» **Exercise**
Each entry is to be retyped exactly as it appears, and each image is to be dropped.

Records for this task below:

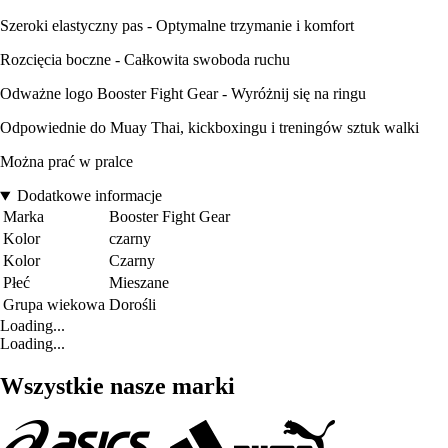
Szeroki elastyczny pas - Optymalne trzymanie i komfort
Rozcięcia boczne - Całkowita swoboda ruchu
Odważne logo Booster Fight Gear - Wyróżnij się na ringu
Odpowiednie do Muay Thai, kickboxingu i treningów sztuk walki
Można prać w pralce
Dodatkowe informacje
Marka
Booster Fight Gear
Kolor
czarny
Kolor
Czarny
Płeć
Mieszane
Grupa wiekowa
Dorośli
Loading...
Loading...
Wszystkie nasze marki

End of Records for this task.

» **Exercise answer**
Szeroki elastyczny pas - Optymalne trzymanie i komfort
Rozcięcia boczne - Całkowita swoboda ruchu
Odważne logo Booster Fight Gear - Wyróżnij się na ringu
Odpowiednie do Muay Thai, kickboxingu i treningów sztuk walki
Można prać w pralce
Dodatkowe informacje
Marka
Booster Fight Gear
Kolor
czarny
Kolor
Czarny
Płeć
Mieszane
Grupa wiekowa
Dorośli
Loading...
Loading...
Wszystkie nasze marki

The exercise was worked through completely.